The company is also under fire from the regulator, Chris Bolt, who has threatened to cap its profits - slashing them by pounds 100m - unless it comes up with innovative ways to increase investment. Railtrack will use its annual network management statement next month to announce it is committing itself to a number of projects.

The company last year outlined a pounds 16bn 10-year investment programme but was criticised for giving firm commitments on just three projects - the West Coast main line to Glasgow, Thameslink 2000 and Leeds station. An industry insider said: "People expect to see cast-iron commitments to solve some of the others. It will contain innovative ways of resolving pinch points without involving loads of money."

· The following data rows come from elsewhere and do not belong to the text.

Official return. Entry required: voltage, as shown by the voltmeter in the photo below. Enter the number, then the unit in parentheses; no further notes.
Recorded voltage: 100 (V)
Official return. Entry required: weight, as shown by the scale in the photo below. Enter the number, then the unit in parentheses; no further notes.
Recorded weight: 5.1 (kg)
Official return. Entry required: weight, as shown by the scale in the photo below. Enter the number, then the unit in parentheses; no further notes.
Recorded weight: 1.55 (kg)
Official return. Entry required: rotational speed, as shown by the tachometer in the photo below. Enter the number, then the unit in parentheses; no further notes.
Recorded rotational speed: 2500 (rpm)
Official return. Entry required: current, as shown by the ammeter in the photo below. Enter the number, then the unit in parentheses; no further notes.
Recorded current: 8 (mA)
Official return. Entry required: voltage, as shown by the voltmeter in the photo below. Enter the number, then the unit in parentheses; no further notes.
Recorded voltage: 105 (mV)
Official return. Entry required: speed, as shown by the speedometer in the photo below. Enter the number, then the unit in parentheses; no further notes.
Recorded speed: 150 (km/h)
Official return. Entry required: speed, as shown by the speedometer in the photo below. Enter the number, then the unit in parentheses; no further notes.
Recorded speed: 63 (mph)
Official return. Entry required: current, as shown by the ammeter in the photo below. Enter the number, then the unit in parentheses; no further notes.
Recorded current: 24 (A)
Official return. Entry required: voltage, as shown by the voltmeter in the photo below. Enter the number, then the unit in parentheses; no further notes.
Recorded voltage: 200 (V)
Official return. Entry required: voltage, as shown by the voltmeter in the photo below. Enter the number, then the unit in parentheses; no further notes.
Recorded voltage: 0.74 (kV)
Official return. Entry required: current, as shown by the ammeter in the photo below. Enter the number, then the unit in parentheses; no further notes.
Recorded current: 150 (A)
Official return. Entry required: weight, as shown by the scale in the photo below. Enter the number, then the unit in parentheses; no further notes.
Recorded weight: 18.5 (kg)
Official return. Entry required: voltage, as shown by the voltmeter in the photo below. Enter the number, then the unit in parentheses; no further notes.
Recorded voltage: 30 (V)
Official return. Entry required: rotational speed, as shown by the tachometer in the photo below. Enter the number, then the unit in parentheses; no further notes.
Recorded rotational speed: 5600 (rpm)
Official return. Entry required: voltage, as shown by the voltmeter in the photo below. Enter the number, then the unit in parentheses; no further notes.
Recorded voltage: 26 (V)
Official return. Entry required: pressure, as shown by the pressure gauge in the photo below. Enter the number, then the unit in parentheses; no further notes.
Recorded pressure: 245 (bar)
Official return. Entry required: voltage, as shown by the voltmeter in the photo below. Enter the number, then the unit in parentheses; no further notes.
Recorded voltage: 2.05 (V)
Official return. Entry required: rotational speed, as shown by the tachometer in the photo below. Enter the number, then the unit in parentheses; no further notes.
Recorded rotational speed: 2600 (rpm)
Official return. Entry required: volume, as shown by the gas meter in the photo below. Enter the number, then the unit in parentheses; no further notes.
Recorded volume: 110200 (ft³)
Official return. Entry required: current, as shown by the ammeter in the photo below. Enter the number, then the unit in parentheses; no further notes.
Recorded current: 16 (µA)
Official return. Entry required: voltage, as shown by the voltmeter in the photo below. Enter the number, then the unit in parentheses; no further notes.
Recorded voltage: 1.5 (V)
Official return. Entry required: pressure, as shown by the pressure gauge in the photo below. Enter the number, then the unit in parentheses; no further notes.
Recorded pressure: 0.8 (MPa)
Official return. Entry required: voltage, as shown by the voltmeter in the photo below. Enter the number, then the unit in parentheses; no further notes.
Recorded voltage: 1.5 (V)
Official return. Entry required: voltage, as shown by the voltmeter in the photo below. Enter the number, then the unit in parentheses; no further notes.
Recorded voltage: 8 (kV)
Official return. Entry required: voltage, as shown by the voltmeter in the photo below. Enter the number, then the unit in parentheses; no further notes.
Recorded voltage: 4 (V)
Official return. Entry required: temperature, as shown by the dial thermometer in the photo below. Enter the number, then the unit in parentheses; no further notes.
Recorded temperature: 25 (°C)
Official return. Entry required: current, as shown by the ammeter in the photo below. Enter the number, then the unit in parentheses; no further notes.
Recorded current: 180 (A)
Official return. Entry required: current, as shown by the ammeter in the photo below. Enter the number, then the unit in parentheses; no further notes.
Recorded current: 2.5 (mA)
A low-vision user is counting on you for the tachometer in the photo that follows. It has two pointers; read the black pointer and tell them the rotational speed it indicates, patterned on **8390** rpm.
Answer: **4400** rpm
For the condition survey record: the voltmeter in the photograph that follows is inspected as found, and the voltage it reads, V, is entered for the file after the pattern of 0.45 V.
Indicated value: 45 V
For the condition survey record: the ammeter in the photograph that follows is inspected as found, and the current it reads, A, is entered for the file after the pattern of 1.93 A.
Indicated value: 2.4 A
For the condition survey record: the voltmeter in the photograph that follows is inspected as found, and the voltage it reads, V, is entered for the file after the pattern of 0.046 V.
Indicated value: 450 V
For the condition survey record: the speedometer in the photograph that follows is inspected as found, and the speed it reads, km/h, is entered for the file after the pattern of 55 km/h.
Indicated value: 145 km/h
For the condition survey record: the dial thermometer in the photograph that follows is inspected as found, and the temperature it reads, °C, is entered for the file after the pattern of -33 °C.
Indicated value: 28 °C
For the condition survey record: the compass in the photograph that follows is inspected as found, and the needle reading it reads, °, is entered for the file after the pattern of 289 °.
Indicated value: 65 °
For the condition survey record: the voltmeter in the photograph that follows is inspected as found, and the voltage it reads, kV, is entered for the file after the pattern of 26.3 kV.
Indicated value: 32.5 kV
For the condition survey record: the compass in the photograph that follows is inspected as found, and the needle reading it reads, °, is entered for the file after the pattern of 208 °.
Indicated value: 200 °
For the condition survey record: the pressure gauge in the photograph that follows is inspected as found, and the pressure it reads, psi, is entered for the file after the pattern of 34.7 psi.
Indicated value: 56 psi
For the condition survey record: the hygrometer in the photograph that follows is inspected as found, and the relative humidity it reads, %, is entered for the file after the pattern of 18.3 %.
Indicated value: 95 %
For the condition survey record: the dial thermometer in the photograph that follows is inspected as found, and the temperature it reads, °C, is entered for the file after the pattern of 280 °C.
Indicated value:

In last year's Transport White Paper the Government highlighted 15 pinch points of which only six come under Railtrack's current commitments. Outstanding projects include the upgrade of the East Coast main line to Edinburgh and the Great Western line to Bristol. A Railtrack spokesman said: "The network management statement will be used to respond to some of the regulator's concerns."

Railtrack is worried the industry cannot meet the Government's target of a 15 per cent increase in passengers without risking a further fall in punctuality. It points out that each 1 per cent increase in numbers has led to a 2.5 per cent increase in delays. This year will see the first halt in the growth of train services since privatisation as train companies concentrate on running the existing network. One has announced plans to cut services.

This summer's timetable will reveal little change from a year ago - in sharp contrast with the first two years of privatisation which saw the 25 train companies put on an extra 200,000 services and carry 14 per cent more passengers.

Last winter's timetable saw 115,000 new services, 50,000 for summer 1998 and 29,000 for winter 1997. Now, Chiltern Railways is to cut 3 per cent of its peak service.

Wales & West is cutting the number of daily services on the Barnstaple to Exeter line from 22 to 18 and is consulting local authorities in West Wales.